Post by Glengarry Fencible » Thu Nov 09, 2006 9:45 am

From the Toronto Star

How many poppies have you lost this year?
Nov. 9, 2006. 05:26 AM
ROB FERGUSON
QUEEN'S PARK BUREAU

How many poppies have you lost this year?

The folks at the Royal Canadian Legion are fully aware the Remembrance Day symbols that have helped millions honour the fallen since 1922 do tend to fall — often undetected — from lapels, sweaters and jackets.

Just take a look down at the sidewalk, where many an accidentally jettisoned poppy becomes a casualty, trampled by so many soldiers of the new economy marching to work and shop.

All it takes for the poppy to work its way loose is putting a coat on and taking it off a few times, or a brush with an errant briefcase or purse strap. Scarves, too. Even a stiff breeze can do the trick.

"If they just had a clip on the end," laments Mike Hyland, a retired teacher from Ajax, his first poppy of the season triple-woven into the collar of his windbreaker.

But it's a precarious spot, Hyland adds. "I have stabbed myself a few times on my chin."

Such are the lengths to which Canadians will go to proudly pay their respects with Remembrance Day coming Saturday.

Over the years, Legion officials have tried to build a better poppy, says Steven Clark, remembrance co-ordinator at the Legion's head office, appropriately named Dominion Command, in Ottawa.

"People do say that the poppy falls off and what can they do to keep it in place," he acknowledges.

"We have in the past and still do, from time to time, review options and ways it can be modified, but it really does come down to cost."

A few years ago, the Legion experimented with 100,000 poppies that did, indeed, come with a clip on the end of the pin that veterans and members affixed to many a patriotic Canadian.

"The responses we got back, the members said they prefer to keep it as a straight pin without the little knob on the end," explains Clark. "That's why we have gone back to the original standard poppy design."

But there's another reason a new, improved version of the standard poppy is Mission: Improbable.

After paying the cost of production, a few cents each for the 18 million poppies the Legion distributes every year, the proceeds — about $15 million in donations — go to helping needy veterans. The more it costs to make a poppy, the less the vets get.

So the Legion doesn't mind if citizens buy more than one poppy and, for that, Clark makes no apologies. "That is the positive side of this. The veterans will receive more support if you buy a second poppy."

Or third, or fourth.

"It works out well that way," he adds, stifling a chuckle. "It's not planned, but it works out well."

That said, Legion officials remain ready to help the poppy-challenged help themselves.

"Some people have come up with their own ideas and that's certainly fine."

One method: Bend the end of the pin into a hook to keep it from falling. Or use a Canadian flag pin or other such pin with a pinch-clasp to secure the poppy.

You end up with a flag in the centre of the poppy but it beats the alternative, says Monte Kwinter, Ontario's minister of community safety and correctional services, who alternates pins featuring the Maple Leaf and the provincial coat of arms.

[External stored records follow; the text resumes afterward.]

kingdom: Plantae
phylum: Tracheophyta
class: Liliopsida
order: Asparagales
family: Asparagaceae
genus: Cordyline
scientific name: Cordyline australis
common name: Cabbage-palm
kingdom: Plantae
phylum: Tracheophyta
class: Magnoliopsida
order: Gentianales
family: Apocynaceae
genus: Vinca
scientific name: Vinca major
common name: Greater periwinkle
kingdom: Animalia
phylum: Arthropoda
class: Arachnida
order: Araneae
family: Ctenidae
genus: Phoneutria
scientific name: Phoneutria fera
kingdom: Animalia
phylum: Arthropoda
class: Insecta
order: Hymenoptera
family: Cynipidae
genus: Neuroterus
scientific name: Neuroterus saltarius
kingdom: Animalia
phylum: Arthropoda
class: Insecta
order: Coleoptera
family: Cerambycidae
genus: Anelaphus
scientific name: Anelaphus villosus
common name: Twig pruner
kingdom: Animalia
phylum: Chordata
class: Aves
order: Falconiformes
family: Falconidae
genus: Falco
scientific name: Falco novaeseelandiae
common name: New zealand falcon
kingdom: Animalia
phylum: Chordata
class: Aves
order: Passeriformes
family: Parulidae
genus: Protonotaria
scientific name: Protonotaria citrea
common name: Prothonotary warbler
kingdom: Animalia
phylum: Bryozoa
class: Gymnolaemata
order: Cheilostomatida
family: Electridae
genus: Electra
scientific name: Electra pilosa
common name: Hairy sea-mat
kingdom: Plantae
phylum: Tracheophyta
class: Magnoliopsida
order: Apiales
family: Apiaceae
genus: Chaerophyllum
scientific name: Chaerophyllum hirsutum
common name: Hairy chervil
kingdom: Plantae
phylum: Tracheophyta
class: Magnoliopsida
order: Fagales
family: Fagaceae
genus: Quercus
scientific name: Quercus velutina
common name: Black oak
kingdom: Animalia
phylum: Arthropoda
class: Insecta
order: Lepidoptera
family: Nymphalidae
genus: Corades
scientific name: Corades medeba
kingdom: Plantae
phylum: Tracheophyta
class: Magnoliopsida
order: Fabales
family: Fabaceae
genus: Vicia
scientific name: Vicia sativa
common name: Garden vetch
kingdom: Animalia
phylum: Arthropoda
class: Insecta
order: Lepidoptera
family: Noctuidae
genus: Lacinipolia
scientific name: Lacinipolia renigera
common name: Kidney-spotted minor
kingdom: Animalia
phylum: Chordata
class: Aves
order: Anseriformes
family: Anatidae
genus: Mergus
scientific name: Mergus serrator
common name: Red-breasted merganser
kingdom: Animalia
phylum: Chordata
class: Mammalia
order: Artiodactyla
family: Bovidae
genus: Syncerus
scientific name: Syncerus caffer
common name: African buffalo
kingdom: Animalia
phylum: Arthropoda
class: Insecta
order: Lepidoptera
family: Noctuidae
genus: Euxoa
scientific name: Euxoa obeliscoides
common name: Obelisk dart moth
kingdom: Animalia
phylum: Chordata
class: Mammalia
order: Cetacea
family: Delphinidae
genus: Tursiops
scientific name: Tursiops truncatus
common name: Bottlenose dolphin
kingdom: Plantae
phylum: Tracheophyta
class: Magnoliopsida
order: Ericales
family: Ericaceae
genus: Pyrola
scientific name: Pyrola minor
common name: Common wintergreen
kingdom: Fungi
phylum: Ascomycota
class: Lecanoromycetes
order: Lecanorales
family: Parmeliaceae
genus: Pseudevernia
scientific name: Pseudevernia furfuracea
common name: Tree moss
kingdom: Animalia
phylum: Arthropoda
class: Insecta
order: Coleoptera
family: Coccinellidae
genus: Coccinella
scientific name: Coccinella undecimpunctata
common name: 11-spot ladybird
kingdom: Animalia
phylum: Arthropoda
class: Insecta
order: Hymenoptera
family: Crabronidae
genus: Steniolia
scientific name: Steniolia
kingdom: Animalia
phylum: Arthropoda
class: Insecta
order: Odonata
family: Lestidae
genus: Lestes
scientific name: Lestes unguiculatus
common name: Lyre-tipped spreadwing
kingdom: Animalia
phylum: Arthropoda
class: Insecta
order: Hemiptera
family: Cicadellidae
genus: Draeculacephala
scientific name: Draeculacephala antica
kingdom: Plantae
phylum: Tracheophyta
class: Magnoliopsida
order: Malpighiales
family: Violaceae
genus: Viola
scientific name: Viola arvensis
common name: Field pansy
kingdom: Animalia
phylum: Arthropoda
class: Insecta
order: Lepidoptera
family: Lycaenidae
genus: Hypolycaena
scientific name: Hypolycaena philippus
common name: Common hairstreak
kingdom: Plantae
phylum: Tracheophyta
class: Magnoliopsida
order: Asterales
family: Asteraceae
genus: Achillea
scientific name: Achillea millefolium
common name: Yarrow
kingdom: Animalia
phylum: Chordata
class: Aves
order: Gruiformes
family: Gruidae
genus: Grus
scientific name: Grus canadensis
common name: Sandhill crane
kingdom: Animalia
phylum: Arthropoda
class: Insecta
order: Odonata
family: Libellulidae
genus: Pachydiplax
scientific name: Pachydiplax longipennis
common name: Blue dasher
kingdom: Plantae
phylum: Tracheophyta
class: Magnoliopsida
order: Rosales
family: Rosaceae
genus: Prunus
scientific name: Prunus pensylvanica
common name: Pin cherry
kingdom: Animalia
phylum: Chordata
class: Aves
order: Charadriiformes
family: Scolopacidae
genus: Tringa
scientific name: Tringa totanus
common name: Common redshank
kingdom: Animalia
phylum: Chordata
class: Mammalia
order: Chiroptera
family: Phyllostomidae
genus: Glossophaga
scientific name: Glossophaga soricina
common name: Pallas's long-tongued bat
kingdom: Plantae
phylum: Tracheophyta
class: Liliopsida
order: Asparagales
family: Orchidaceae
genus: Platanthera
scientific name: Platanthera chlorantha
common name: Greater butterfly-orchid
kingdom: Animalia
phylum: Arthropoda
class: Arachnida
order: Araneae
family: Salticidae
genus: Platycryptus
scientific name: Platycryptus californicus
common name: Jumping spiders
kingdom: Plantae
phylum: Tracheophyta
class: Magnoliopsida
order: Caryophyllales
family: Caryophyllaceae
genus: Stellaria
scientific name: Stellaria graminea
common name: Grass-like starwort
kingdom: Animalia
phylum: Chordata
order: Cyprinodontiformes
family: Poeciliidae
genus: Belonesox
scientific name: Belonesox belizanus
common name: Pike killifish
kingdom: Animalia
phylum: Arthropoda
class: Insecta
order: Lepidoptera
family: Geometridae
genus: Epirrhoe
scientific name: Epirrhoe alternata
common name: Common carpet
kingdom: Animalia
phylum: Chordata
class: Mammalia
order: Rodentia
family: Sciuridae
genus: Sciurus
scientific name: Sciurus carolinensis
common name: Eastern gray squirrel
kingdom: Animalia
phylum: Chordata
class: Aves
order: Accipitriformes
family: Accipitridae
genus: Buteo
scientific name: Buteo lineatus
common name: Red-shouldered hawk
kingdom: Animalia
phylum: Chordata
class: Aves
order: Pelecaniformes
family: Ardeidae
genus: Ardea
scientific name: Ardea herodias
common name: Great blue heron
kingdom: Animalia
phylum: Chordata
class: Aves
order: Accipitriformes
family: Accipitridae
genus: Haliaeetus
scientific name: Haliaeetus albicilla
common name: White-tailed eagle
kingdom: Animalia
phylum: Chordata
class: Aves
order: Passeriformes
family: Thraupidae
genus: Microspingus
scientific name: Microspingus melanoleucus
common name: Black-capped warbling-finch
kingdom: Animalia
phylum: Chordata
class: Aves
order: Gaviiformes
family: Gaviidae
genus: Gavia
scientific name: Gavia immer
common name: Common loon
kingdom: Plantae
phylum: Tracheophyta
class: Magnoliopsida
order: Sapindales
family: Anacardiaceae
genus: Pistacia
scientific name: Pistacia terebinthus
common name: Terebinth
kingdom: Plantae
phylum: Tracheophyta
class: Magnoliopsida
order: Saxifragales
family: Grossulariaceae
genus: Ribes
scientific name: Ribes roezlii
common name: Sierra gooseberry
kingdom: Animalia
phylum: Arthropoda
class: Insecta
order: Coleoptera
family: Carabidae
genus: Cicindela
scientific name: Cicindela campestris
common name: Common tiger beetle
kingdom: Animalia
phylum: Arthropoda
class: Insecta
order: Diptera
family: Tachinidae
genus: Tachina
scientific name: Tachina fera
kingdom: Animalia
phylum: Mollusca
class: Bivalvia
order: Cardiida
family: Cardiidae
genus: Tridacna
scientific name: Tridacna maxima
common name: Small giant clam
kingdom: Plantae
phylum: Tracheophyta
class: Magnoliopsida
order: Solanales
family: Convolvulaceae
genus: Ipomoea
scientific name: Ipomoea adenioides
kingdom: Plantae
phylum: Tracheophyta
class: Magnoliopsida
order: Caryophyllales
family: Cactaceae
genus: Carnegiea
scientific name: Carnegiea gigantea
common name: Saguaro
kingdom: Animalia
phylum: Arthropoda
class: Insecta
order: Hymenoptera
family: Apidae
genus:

"This way it's there and it stays there," adds the veteran politician, who grew tired of showing up for public events only to discover — too late — that his poppy had popped off.

"Every time I'd go somewhere I thought I was wearing one, and I'd see everyone else is wearing one, but I don't have one. You'd get any kind of pressure on it and it would come out."

While the Legion doesn't like to see its members affixing poppies to people that way, officials don't mind when civilians do it.

"The most important thing is they're actually wearing a poppy," says Clark. "As long as that's happening, we're happy."

Meanwhile, the research and development continues.

The Legion is working with a supplier making poppy stickers with glue that won't ruin fabric and leather — perfect for kids who lose poppies even quicker than adults.

For now, Legion branches sell red plastic "We remember" wristbands for children. Also available are poppy scarf pins, earrings, tie tacks and metal poppy pins that use clasps or two-piece magnets to stay attached to clothes.

The Legion began selling poppies four years after the end of World War I. They were made by disabled veterans and production continued until 1996 in sheltered workshops run by Veterans Affairs Canada in Toronto and Montreal, staffed by disabled former members of the military and their dependants. Poppies are now made by a private company.